Lilian y la esposa de Ceballos han dado una rueda de prensa para denunciar este trato vejatorio. Como siempre, la belleza y la serenidad, aunque el corazón esté roto. No olvido tampoco el sufrimiento de Leopoldo. Lo vi entrar aquel día en el furgón como un héroe. Sin oponer resistencia a los que injustamente lo llevaban preso por sus ideas, con falsas acusaciones. Creíamos que el régimen tendría la decencia de soltarlo, utilizando su paso por la cárcel como elemento disuasorio, típico de las dictaduras. Pero la maldad humana cuando se desata, no conoce fronteras, y por eso sigue preso. El círculo de odio que han tejido entre Chávez y Maduro en Venezuela está desgarrando al país, condenando a varias generaciones a vivir con la vergüenza de haber consentido esto, y situando a los jóvenes en la alternativa más atroz: plantar cara a esta dictadura socialista y morir o irse a prisión a sufrir torturas, o agachar la cabeza y rezar por la libertad.

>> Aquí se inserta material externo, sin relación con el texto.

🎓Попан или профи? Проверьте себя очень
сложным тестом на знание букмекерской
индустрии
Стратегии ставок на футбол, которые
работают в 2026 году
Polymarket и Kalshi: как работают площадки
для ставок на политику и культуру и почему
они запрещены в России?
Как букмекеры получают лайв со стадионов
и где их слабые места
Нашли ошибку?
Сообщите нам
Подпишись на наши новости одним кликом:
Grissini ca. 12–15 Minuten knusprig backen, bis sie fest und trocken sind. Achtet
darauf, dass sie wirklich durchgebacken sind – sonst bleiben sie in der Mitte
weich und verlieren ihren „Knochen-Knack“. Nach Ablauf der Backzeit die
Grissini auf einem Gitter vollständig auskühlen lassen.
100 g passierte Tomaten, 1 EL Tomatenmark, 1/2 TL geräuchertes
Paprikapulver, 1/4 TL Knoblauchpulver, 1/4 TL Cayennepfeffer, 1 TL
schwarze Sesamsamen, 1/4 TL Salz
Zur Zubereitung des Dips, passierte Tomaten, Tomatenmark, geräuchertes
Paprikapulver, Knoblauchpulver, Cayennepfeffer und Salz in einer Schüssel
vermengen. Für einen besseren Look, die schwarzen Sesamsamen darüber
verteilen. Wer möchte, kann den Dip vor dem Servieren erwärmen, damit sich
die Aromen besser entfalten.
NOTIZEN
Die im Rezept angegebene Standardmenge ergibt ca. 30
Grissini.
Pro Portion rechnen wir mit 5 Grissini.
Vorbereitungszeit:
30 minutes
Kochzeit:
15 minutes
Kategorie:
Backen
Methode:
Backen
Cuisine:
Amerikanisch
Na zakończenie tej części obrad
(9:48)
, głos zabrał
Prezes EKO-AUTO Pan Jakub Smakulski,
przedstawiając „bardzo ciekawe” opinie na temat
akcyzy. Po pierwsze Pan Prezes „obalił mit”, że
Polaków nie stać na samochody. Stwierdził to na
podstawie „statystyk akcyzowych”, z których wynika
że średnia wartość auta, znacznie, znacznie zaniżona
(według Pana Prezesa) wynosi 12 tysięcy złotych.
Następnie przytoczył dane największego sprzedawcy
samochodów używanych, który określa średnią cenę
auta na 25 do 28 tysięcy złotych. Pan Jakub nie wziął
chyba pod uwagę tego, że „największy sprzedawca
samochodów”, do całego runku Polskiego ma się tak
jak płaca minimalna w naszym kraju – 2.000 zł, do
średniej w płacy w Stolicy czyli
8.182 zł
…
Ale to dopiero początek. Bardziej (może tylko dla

A esta hora, Lilian abraza a los niños. Lo pienso muchas noches. Cuando la luz del cielo ennegrece, se apaga la esperanza, y los tiempos felices de la libertad parece que no van a volver. Cuando se agrandan las pesadillas, y los amigos, los aliados políticos, y la gente de buen corazón, duerme. Es entonces cuado Lilian contempla el cielo. No hay nada más libre que las estrellas. Y le asaltarán las preguntas, las dudas, los ruegos a Dios, que está con ella y con Leopoldo a cada segundo.

Y al otro lado del negro drama, Leopoldo cruza la noche, con la mirada perdida, manteniendo su fortaleza ante las torturas, sumando al dolor por las vejaciones y la privación de libertad, el de la ausencia de su mujer y de sus niños, únicos regazos en los que el tiempo se detiene, cada instante se hace eterno, y nada importa.

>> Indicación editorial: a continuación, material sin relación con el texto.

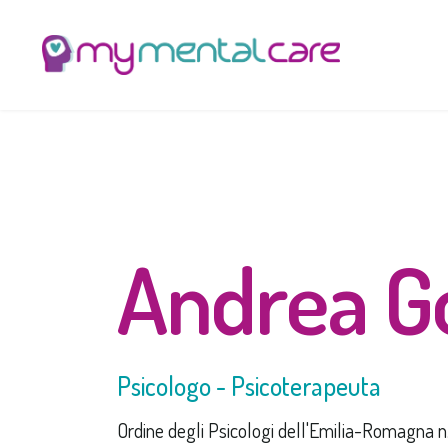
Andrea G
Psicologo - Psicoterapeuta
Ordine degli Psicologi dell'Emilia-Romagna n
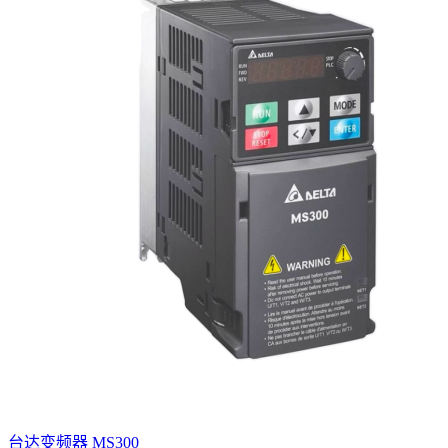
台达变频器 MS300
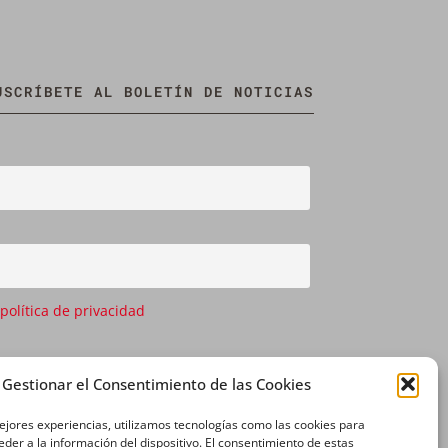
USCRÍBETE AL BOLETÍN DE NOTICIAS
 política de privacidad
Gestionar el Consentimiento de las Cookies
ejores experiencias, utilizamos tecnologías como las cookies para
der a la información del dispositivo. El consentimiento de estas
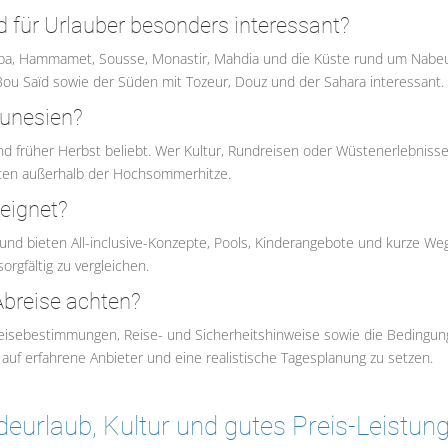
 für Urlauber besonders interessant?
rba, Hammamet, Sousse, Monastir, Mahdia und die Küste rund um Nabeu
i Bou Saïd sowie der Süden mit Tozeur, Douz und der Sahara interessant.
Tunesien?
nd früher Herbst beliebt. Wer Kultur, Rundreisen oder Wüstenerlebniss
aten außerhalb der Hochsommerhitze.
eeignet?
lt und bieten All-inclusive-Konzepte, Pools, Kinderangebote und kurze We
orgfältig zu vergleichen.
Abreise achten?
nreisebestimmungen, Reise- und Sicherheitshinweise sowie die Bedingu
, auf erfahrene Anbieter und eine realistische Tagesplanung zu setzen.
deurlaub, Kultur und gutes Preis-Leistun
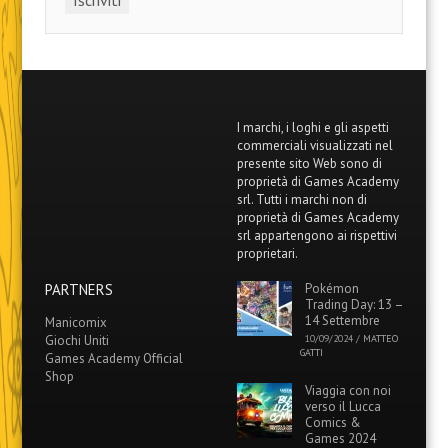
I marchi, i loghi e gli aspetti
commerciali visualizzati nel
presente sito Web sono di
proprietà di Games Academy
srl. Tutti i marchi non di
proprietà di Games Academy
srl appartengono ai rispettivi
proprietari.
PARTNERS
Pokémon
Trading Day: 13 –
14 Settembre
Manicomix
Giochi Uniti
10/09/2024
/
MATTEO
GATTI
Games Academy Official
Shop
Viaggia con noi
verso il Lucca
Comics &
Games 2024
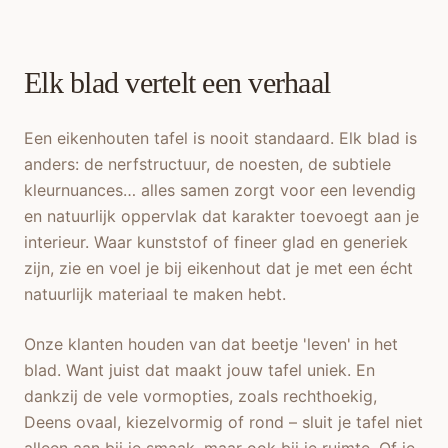
Elk blad vertelt een verhaal
Een eikenhouten tafel is nooit standaard. Elk blad is
anders: de nerfstructuur, de noesten, de subtiele
kleurnuances… alles samen zorgt voor een levendig
en natuurlijk oppervlak dat karakter toevoegt aan je
interieur. Waar kunststof of fineer glad en generiek
zijn, zie en voel je bij eikenhout dat je met een écht
natuurlijk materiaal te maken hebt.
Onze klanten houden van dat beetje 'leven' in het
blad. Want juist dat maakt jouw tafel uniek. En
dankzij de vele vormopties, zoals rechthoekig,
Deens ovaal, kiezelvormig of rond – sluit je tafel niet
alleen aan bij je smaak, maar ook bij je ruimte. Of je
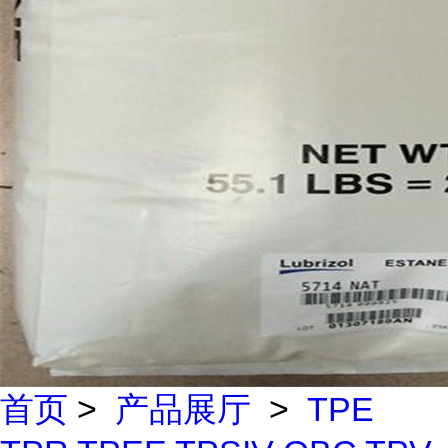
首页
>
产品展厅
>
TPE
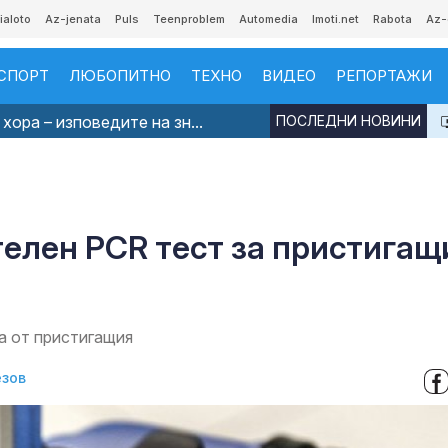
ialoto
Az-jenata
Puls
Teenproblem
Automedia
Imoti.net
Rabota
Az-
СПОРТ
ЛЮБОПИТНО
ТЕХНО
ВИДЕО
РЕПОРТАЖИ
хора – изповедите на зн...
ПОСЛЕДНИ НОВИНИ
елен PCR тест за пристигащ
ща от пристигащия
езов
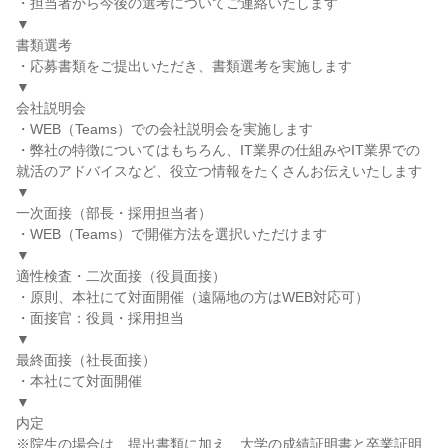
・担当者から今後の選考についてご連絡いたします
▼
書類選考
・応募書類をご提出いただき、書類選考を実施します
▼
会社説明会
・WEB（Teams）での会社説明会を実施します
・弊社の特徴についてはもちろん、IT業界の仕組みやIT業界での
就活のアドバイスなど、役立つ情報をたくさんお伝えいたします
▼
一次面接（部長・採用担当者）
・WEB（Teams）で開催方法を選択いただけます
▼
適性検査・二次面接（役員面接）
・原則、本社にて対面開催（遠隔地の方はWEB対応可）
・面接官：役員・採用担当
▼
最終面接（社長面接）
・本社にて対面開催
▼
内定
※院生の場合は、提出書類に加え、大学の成績証明書と卒業証明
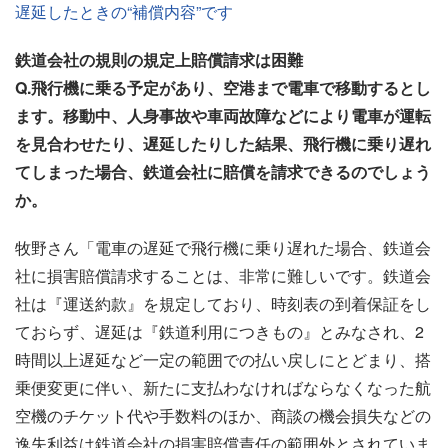
遅延したときの“補償内容”です
鉄道会社の規則の規定上賠償請求は困難
Q.飛行機に乗る予定があり、空港まで電車で移動するとし
ます。移動中、人身事故や車両故障などにより電車が運転
を見合わせたり、遅延したりした結果、飛行機に乗り遅れ
てしまった場合、鉄道会社に賠償を請求できるのでしょう
か。
牧野さん「電車の遅延で飛行機に乗り遅れた場合、鉄道会
社に損害賠償請求することは、非常に難しいです。鉄道会
社は『運送約款』を規定しており、時刻表の到着保証をし
ておらず、遅延は『鉄道利用につきもの』とみなされ、2
時間以上遅延など一定の範囲での払い戻しにとどまり、搭
乗便変更に伴い、新たに支払わなければならなくなった航
空機のチケット代や手数料のほか、商談の機会損失などの
逸失利益は鉄道会社の損害賠償責任の範囲外とされていま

Me avergüenzo, de países europeos, de Estados Unidos, incapaces de levantar la mirada y ver a esos niños regresando de la prisión con la cabeza gacha, aferrados a Lilian, mientras un funcionario obediente les impide ver a su padre. Me enervo al ver el silencio internacional mientras pasan los días, y Leopoldo, fuerte, varón, baluarte de dignidad, permanece regado de excrementos, con el rostro pegado al suelo inmundo de la celda, y sin lágrimas ya que enseñar. Y Lilian, mujer de una pieza, madre, y bellísimo rostro de la Venezuela que amamos, rota de dolor en la madrugada, mientras caen los días y nadie, ni uno de los que pueden cambiar las cosas, se decide a exigir a esos perros que liberen de una vez a Venezuela, y que se vayan con su odio a un rincón negro de la historia.